Der Koalitionsvertrag der Ampel ist fertig: Der Titel „Mehr Fortschritt wagen” klingt vielversprechend und lässt gleichzeitig Raum für Interpretationen.
Am 24. November 2021 um 15 Uhr wurden sie öffentlich gemacht – die lange ersehnten Inhalte des Koalitionsvertrages zwischen der SPD, den Grünen und der FDP. Doch was genau steht drin und welche Hoffnungen und Erwartungen entstehen daraus für die Jugendlichen?
Nach der Bundestagswahl am 26. September wären dem Ergebnis zufolge drei Koalitionen möglich gewesen. Eine sogenannte „Große Koalition” (GroKo) aus SPD und CDU/CSU, eine „Jamaika-Koalition“ zwischen FDP, CDU und Grünen oder eine Ampelkoalition mit SPD, Grünen und FDP. Mit der Wahl der Ampel setzten die Sozialdemokrat*innen ein deutliches Zeichen – denn so zwangen sie die widerwillige Union in die Opposition.
In ihrem Koalitionsvertrag setzten sich die Parteien ehrgeizige Ziele. Beispielsweise soll der Mindestlohn auf 12 Euro die Stunde steigen, Kinderrechte sollen im Grundgesetz verankert und der Ausbau erneuerbarer Energien gefördert werden. Auch in direkter Hinsicht auf Kinder und Jugendlich soll sich in Zukunft einiges ändern.
1. Wahlrecht ab 16 Jahren Es ist kein Geheimnis, dass alle beteiligten Koalitionspartner*innen seit längerer Zeit die Absenkung des Wahlalters anstreben. Was bis dato von der Union blockiert wurde, steht nun auf der Agenda. Dabei soll das aktive Wahlrecht ab 16 Jahren für den Bundestag und das Europäische Parlament gelten. Aktiv bedeutet, dass man sowohl Kandidat*innen wählen kann, als auch selbst die Möglichkeit hat zu kandidieren. Dafür braucht es eine Änderung des Grundgesetzes. Für die Europawahlen könnten die Ampelparteien diese Reform mit einfacher Mehrheit beschließen.

-=-=-

Aufgabenstellung –
Auf welchen Betrag pro Stunde soll der Mindestlohn laut dem Textauszug zum Koalitionsvertrag der Ampel steigen?

Extrahierte Einträge –
-=-=-

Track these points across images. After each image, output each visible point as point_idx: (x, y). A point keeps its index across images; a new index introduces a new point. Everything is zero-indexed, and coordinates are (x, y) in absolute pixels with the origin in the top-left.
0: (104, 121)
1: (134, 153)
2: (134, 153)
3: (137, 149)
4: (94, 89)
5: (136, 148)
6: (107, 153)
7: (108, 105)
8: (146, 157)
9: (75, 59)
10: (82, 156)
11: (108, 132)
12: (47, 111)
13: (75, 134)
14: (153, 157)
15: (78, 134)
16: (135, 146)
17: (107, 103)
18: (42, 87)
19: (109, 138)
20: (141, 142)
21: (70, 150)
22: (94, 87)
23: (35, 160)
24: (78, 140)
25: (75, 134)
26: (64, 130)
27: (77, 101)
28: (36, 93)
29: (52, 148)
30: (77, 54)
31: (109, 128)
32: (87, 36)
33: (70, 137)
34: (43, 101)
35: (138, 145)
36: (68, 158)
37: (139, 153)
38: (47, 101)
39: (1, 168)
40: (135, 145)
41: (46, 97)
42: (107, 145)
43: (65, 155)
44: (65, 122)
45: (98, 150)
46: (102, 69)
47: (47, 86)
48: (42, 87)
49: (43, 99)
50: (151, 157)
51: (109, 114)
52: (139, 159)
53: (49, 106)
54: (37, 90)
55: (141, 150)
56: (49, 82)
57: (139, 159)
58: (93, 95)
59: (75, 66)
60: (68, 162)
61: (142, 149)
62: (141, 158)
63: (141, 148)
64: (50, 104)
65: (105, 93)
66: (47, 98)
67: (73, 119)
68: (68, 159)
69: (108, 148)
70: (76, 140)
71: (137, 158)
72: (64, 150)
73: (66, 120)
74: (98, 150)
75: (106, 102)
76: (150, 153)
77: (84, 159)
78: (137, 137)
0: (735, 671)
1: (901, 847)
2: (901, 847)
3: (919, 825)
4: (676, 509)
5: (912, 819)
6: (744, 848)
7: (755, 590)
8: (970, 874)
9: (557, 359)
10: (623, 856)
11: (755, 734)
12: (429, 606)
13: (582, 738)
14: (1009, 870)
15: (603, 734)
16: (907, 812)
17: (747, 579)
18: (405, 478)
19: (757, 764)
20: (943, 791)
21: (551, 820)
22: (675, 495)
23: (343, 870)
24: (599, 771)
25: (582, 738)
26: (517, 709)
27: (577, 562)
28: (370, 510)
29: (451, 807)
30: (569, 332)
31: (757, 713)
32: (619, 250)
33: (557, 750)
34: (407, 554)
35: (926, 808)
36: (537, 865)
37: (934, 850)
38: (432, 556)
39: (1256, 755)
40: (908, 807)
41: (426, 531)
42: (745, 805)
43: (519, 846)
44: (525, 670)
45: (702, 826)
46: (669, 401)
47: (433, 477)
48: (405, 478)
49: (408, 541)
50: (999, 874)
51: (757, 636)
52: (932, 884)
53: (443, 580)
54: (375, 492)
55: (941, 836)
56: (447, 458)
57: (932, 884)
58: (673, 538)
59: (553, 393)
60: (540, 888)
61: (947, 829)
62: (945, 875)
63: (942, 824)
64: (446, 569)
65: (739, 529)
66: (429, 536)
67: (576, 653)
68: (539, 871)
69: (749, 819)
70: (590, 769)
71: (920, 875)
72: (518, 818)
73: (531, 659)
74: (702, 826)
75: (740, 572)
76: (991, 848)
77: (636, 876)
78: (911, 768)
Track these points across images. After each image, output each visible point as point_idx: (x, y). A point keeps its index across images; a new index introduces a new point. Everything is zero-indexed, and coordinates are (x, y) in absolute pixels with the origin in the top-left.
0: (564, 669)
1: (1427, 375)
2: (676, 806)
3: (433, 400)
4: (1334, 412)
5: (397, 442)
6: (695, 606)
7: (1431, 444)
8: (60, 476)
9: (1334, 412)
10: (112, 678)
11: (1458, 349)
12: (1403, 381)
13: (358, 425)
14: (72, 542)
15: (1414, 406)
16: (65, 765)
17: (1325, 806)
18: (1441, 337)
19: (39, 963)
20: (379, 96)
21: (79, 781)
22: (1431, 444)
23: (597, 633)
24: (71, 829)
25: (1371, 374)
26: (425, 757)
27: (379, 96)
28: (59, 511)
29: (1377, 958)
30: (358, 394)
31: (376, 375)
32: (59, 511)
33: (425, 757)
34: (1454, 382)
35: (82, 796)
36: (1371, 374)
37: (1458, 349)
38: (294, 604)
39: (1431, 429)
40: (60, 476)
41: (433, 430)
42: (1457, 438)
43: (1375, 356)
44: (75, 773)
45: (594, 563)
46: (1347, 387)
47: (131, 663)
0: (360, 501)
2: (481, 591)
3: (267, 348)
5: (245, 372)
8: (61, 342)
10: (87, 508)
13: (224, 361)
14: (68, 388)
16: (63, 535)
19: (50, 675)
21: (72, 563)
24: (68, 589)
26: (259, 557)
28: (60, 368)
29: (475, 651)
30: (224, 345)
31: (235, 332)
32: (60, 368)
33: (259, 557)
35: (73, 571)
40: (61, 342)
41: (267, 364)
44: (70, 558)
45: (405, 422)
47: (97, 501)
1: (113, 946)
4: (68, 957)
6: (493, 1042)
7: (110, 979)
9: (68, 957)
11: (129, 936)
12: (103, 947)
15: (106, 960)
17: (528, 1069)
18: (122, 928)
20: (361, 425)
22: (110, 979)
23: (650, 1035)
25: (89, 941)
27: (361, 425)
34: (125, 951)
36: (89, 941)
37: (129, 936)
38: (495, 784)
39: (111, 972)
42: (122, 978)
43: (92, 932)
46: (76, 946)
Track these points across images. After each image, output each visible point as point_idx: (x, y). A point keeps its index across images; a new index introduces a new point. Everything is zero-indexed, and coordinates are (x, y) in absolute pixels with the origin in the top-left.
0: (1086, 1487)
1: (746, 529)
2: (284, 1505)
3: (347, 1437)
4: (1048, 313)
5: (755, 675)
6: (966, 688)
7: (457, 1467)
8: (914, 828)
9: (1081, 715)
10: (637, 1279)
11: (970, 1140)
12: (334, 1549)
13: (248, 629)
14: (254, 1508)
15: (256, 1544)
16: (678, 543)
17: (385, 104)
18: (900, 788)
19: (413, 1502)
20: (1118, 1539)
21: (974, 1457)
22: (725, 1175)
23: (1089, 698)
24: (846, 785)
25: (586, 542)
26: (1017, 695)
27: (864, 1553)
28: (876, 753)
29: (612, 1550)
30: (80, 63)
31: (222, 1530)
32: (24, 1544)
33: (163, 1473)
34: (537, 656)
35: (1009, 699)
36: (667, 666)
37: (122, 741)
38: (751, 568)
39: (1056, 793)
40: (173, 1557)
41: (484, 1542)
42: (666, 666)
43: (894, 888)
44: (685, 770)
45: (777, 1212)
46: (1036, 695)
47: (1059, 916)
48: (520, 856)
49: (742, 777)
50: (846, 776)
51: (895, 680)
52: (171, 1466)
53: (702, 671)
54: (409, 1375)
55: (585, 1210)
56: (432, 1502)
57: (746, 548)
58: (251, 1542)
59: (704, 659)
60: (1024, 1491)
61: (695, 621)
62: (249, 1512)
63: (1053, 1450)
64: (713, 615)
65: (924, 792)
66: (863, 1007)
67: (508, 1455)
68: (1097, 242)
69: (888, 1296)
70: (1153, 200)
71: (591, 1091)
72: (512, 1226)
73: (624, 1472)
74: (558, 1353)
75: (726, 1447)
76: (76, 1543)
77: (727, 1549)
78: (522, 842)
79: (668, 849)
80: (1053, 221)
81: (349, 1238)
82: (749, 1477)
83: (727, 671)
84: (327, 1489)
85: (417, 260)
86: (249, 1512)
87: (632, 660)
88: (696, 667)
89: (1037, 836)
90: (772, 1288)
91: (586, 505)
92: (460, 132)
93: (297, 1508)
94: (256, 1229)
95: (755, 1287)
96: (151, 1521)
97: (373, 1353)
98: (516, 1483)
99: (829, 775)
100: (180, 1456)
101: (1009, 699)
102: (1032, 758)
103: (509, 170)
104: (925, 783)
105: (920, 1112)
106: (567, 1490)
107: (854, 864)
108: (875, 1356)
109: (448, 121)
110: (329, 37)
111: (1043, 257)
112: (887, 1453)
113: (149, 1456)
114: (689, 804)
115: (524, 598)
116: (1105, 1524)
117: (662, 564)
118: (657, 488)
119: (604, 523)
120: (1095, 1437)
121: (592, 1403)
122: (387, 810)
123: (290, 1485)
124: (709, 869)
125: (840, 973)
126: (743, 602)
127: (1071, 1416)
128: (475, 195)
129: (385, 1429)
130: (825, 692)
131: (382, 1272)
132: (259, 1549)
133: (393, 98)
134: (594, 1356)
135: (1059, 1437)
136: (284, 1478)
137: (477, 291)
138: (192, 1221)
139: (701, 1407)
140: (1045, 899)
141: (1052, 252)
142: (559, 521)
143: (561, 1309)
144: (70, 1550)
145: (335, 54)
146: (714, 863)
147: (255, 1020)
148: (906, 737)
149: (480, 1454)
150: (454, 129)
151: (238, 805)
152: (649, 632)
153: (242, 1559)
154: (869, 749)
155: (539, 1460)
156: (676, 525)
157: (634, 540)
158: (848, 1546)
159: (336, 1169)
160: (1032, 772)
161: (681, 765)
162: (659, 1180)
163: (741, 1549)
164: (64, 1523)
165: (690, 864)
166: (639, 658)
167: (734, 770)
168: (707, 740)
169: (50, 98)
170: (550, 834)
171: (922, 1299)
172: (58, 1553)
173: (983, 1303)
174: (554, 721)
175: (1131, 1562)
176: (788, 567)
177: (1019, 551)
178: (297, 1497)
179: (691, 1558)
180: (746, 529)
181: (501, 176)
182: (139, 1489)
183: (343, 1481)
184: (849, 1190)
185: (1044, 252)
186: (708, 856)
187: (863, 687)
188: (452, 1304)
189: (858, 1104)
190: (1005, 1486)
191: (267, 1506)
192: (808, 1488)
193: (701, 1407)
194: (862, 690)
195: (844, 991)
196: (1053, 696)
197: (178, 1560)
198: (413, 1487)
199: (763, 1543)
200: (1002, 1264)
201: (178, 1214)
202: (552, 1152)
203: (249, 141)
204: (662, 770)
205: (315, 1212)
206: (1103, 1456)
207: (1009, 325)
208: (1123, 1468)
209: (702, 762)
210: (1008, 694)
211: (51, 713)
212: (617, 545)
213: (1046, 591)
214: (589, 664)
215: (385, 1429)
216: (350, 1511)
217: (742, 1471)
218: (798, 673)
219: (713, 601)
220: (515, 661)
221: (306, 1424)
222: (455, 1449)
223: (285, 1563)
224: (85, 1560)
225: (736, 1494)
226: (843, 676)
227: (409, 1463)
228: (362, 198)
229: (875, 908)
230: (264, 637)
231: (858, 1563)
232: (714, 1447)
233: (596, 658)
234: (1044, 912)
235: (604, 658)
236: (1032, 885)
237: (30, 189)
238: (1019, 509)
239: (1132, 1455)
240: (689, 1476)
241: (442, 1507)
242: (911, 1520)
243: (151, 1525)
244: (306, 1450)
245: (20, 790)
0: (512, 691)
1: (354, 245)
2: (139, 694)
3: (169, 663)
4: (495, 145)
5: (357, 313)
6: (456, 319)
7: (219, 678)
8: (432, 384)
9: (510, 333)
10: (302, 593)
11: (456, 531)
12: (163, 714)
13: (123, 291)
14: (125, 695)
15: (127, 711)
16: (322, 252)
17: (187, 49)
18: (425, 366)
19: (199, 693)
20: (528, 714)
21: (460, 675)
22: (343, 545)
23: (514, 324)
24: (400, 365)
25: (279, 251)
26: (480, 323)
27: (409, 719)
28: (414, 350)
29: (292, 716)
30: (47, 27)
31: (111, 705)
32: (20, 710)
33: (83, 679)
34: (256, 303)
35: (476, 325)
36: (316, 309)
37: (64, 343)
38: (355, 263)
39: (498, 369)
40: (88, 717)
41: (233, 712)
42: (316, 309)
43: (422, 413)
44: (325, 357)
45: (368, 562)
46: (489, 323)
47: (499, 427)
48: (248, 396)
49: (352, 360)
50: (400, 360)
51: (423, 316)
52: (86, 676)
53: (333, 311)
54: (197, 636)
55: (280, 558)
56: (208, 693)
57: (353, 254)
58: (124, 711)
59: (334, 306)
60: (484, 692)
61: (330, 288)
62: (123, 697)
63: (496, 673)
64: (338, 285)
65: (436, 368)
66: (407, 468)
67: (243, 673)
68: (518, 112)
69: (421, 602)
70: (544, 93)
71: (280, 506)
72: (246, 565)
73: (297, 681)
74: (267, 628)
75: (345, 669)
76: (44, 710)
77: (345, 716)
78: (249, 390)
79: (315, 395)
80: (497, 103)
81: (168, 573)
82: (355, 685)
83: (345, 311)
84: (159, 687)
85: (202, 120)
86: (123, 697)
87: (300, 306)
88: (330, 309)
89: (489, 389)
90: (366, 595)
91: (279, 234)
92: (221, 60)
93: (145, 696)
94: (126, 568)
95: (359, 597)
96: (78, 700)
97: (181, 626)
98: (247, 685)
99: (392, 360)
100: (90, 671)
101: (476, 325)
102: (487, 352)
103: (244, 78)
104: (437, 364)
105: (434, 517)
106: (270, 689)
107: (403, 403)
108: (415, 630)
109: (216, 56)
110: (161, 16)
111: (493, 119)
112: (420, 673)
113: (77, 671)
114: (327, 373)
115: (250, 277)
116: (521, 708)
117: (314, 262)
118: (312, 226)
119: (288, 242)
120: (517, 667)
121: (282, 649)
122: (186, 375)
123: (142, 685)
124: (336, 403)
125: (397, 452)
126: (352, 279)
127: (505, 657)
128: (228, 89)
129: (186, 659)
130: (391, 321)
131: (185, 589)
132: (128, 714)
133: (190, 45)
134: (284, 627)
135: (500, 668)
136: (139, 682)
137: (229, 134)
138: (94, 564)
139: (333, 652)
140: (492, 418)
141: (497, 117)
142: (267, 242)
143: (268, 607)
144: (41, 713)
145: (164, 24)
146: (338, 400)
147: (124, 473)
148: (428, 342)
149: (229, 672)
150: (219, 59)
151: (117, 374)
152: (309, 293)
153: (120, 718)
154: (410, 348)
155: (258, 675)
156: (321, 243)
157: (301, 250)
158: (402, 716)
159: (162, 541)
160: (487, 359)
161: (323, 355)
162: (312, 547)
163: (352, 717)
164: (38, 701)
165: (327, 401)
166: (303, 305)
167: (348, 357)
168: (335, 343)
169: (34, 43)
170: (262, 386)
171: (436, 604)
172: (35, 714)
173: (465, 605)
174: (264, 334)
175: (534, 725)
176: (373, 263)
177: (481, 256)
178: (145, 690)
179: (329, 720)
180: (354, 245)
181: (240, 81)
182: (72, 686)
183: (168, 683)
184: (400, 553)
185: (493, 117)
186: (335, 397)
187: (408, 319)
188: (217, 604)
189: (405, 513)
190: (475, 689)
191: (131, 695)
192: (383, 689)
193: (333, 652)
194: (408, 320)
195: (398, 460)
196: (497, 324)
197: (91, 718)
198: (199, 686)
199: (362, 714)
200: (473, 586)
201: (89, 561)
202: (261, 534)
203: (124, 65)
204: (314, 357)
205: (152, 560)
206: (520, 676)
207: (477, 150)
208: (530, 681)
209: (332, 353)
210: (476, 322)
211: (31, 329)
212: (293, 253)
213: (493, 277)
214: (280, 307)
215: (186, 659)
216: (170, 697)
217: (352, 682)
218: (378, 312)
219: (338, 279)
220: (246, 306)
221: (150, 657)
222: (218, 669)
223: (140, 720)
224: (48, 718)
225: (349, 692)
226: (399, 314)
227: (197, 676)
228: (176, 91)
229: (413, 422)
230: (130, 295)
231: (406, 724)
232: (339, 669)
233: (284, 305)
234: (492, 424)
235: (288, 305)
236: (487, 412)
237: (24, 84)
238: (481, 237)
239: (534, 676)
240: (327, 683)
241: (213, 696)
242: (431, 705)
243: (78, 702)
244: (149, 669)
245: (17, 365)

-=-=-

Lösung –
Auf 12 Euro die Stunde.